● **Task instructions**: All of the entries below are to be copied without any alteration.

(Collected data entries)
..............................

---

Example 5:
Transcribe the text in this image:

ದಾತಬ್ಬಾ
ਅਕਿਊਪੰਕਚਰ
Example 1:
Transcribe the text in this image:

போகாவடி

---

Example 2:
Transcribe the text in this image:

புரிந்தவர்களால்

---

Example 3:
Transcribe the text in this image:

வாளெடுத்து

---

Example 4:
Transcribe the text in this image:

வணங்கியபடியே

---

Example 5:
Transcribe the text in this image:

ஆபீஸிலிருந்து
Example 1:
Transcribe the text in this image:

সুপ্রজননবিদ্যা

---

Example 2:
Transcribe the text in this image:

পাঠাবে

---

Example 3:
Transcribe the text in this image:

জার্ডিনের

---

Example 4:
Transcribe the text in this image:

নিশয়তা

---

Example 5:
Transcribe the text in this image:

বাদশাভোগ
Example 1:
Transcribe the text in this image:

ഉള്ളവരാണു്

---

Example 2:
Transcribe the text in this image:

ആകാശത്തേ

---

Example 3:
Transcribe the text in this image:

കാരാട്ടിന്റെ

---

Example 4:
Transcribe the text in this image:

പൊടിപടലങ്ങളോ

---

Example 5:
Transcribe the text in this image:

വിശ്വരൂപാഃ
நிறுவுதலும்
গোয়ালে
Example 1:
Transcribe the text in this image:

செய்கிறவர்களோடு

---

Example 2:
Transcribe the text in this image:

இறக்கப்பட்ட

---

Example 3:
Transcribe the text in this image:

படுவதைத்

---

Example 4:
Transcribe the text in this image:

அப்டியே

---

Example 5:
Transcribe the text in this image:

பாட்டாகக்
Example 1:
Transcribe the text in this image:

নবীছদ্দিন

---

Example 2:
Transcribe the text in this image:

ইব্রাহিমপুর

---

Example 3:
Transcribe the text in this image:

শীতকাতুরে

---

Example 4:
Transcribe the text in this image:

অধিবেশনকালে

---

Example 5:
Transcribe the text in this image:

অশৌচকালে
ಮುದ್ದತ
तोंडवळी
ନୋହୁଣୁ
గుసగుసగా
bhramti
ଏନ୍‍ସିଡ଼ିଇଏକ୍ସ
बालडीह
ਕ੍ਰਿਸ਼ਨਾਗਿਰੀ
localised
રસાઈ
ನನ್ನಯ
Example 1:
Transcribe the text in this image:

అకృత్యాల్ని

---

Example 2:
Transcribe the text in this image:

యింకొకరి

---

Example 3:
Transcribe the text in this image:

..............................

● **Task solution**:
---

Example 5:
Transcribe the text in this image:

ದಾತಬ್ಬಾ
ਅਕਿਊਪੰਕਚਰ
Example 1:
Transcribe the text in this image:

போகாவடி

---

Example 2:
Transcribe the text in this image:

புரிந்தவர்களால்

---

Example 3:
Transcribe the text in this image:

வாளெடுத்து

---

Example 4:
Transcribe the text in this image:

வணங்கியபடியே

---

Example 5:
Transcribe the text in this image:

ஆபீஸிலிருந்து
Example 1:
Transcribe the text in this image:

সুপ্রজননবিদ্যা

---

Example 2:
Transcribe the text in this image:

পাঠাবে

---

Example 3:
Transcribe the text in this image:

জার্ডিনের

---

Example 4:
Transcribe the text in this image:

নিশয়তা

---

Example 5:
Transcribe the text in this image:

বাদশাভোগ
Example 1:
Transcribe the text in this image:

ഉള്ളവരാണു്

---

Example 2:
Transcribe the text in this image:

ആകാശത്തേ

---

Example 3:
Transcribe the text in this image:

കാരാട്ടിന്റെ

---

Example 4:
Transcribe the text in this image:

പൊടിപടലങ്ങളോ

---

Example 5:
Transcribe the text in this image:

വിശ്വരൂപാഃ
நிறுவுதலும்
গোয়ালে
Example 1:
Transcribe the text in this image:

செய்கிறவர்களோடு

---

Example 2:
Transcribe the text in this image:

இறக்கப்பட்ட

---

Example 3:
Transcribe the text in this image:

படுவதைத்

---

Example 4:
Transcribe the text in this image:

அப்டியே

---

Example 5:
Transcribe the text in this image:

பாட்டாகக்
Example 1:
Transcribe the text in this image:

নবীছদ্দিন

---

Example 2:
Transcribe the text in this image:

ইব্রাহিমপুর

---

Example 3:
Transcribe the text in this image:

শীতকাতুরে

---

Example 4:
Transcribe the text in this image:

অধিবেশনকালে

---

Example 5:
Transcribe the text in this image:

অশৌচকালে
ಮುದ್ದತ
तोंडवळी
ନୋହୁଣୁ
గుసగుసగా
bhramti
ଏନ୍‍ସିଡ଼ିଇଏକ୍ସ
बालडीह
ਕ੍ਰਿਸ਼ਨਾਗਿਰੀ
localised
રસાઈ
ನನ್ನಯ
Example 1:
Transcribe the text in this image:

అకృత్యాల్ని

---

Example 2:
Transcribe the text in this image:

యింకొకరి

---

Example 3:
Transcribe the text in this image:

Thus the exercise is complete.